Don't Call It a Filibuster

Despite what you see on C-SPAN2, or what you read on Twitter, Ted Cruz is not filibustering Obamacare. The Republican senator from Texas is speaking on the Senate floor for what is expected to be a very long time—asked by reporters when he'd stop, he replied, "We shall see"—but it's not a filibuster in the sense of actually stopping the upper chamber's proceedings. Instead, Cruz's stand is purely symbolic.

In a real talking filibuster, as famously portrayed in Mr. Smith Goes to Washington, a senator occupies the Senate floor indefinitely so as to block the chamber from taking up any other business. In Cruz's case, Senate rules limit his time, and he'll have to cede the floor by Wednesday morning at the latest. That's a long time, but the Senate will have to wait whether Cruz speaks or not. As Senate Majority Leader Harry Reid said Tuesday morning, "I want to make sure everyone understands: There is no filibuster today."

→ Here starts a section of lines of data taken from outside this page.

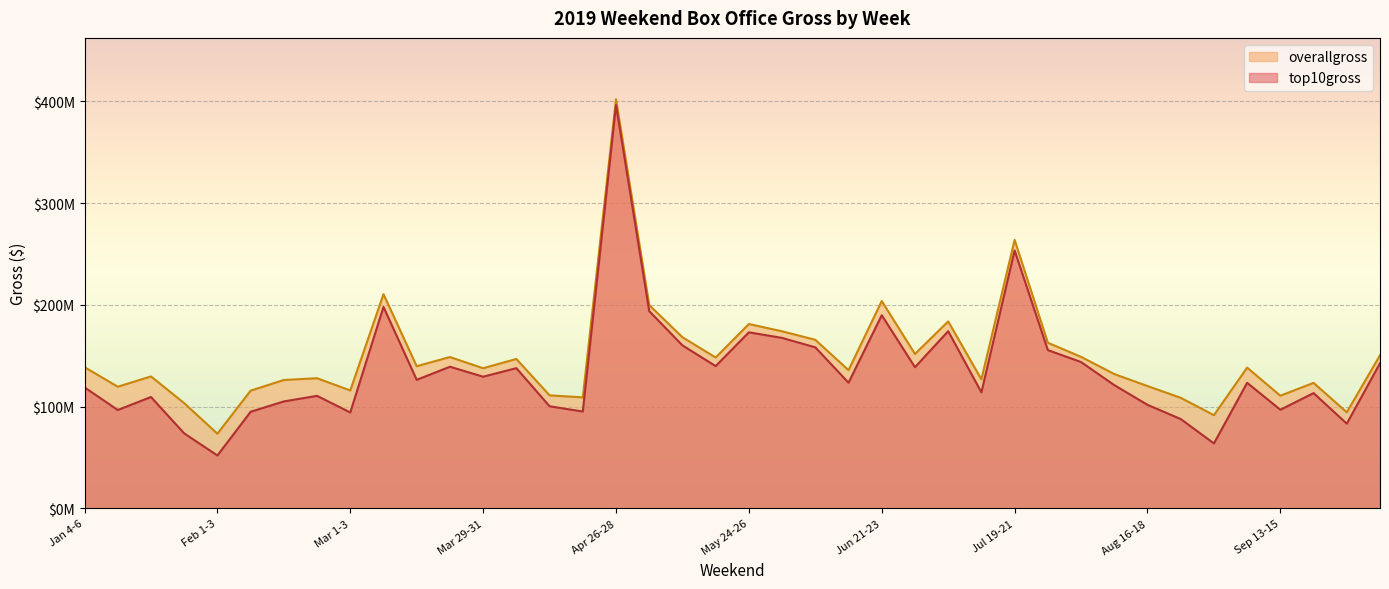

What is the spread (max minus min) of values at May 10-12?

7982107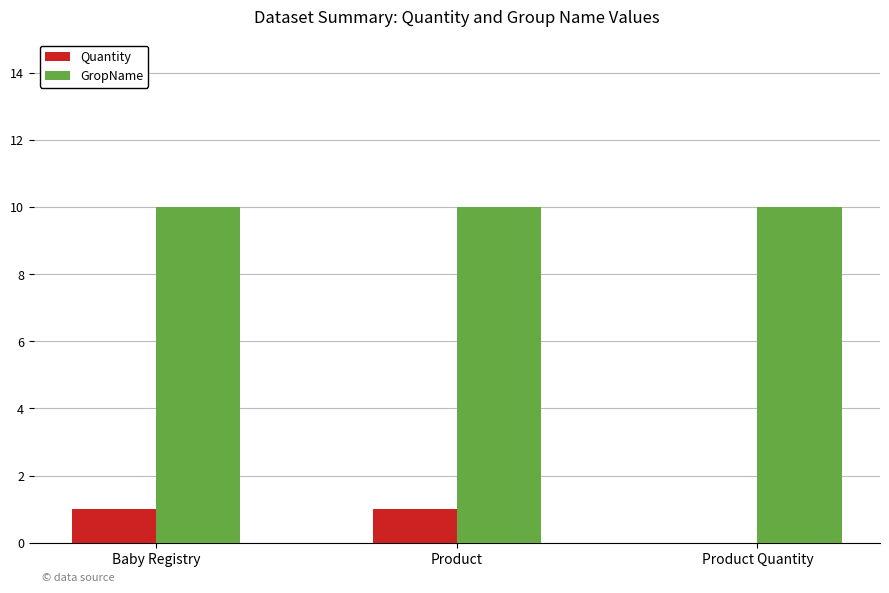

What is the total value across all series at Product?

11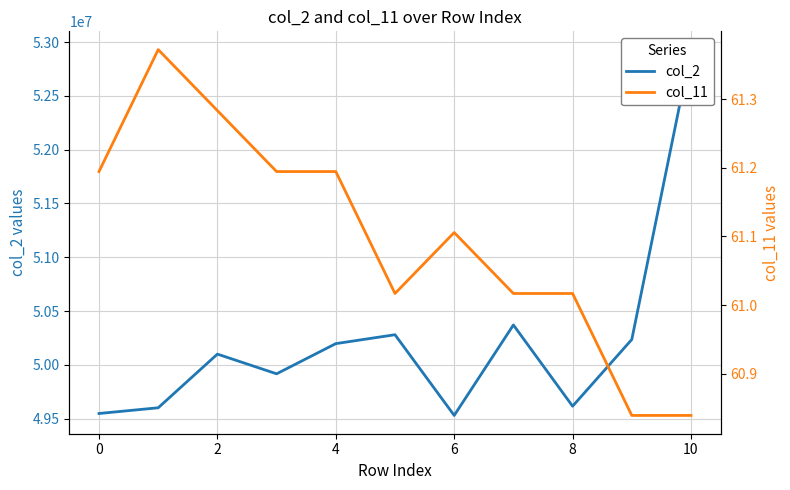

What are all the series names shown in the legend?

col_2, col_11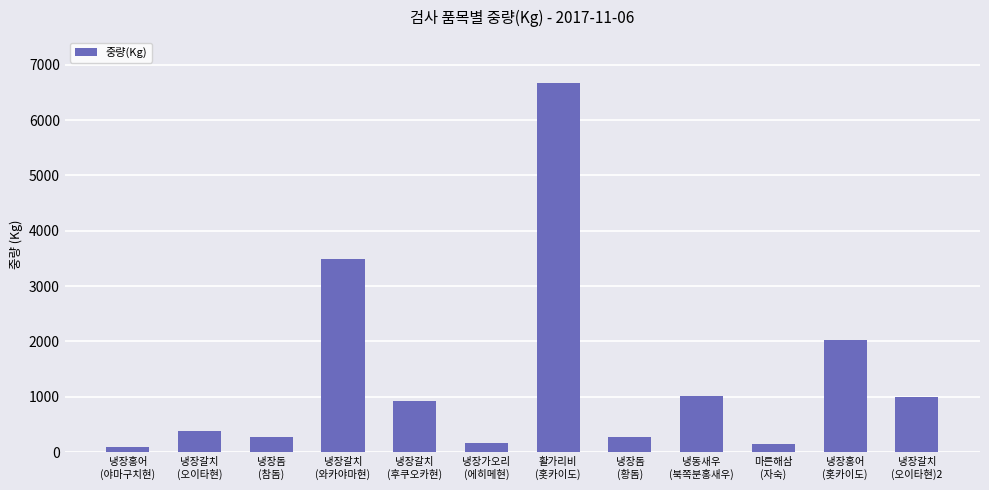

How many series are shown in this chart?

1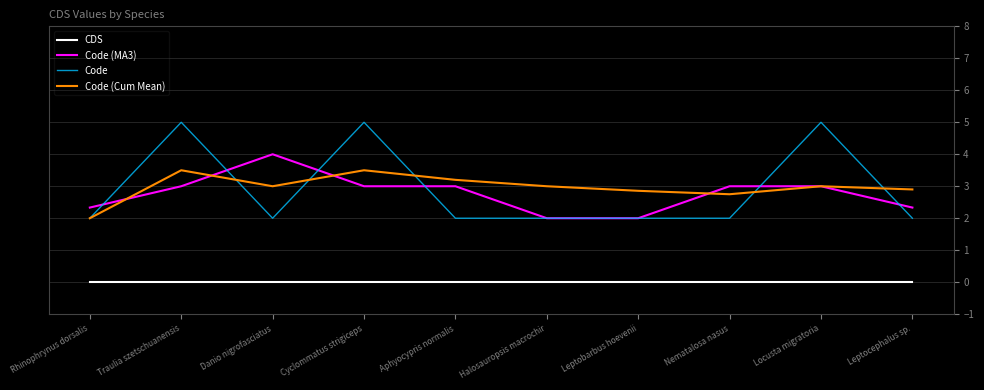

At which category does Code (MA3) reach its first local peak?

Danio nigrofasciatus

Democrats already have the 60 votes needed to initiate cloture and break an actual Republican filibuster, so the rest of the timing is essentially on "autopilot," as Reid said, because on Monday he initiated the complicated series of procedural moves to cut off debate.

 

Cruz is not the first senator to give a non-filibuster "filibuster." Independent Sen. Bernie Sanders of Vermont spent hours on the Senate floor giving a speech in 2010 that was later made into a book, but it was not actually a filibuster.

The Washington Post's Paul Kane has a day-by-day breakdown of how that timing will play out between now and next Tuesday, when the government runs out of money. Nowhere along the way—unless all 41 Republicans unite behind Cruz's effort, which seems unlikely—is there an opportunity for a real filibuster. But that won't stop Cruz from talking.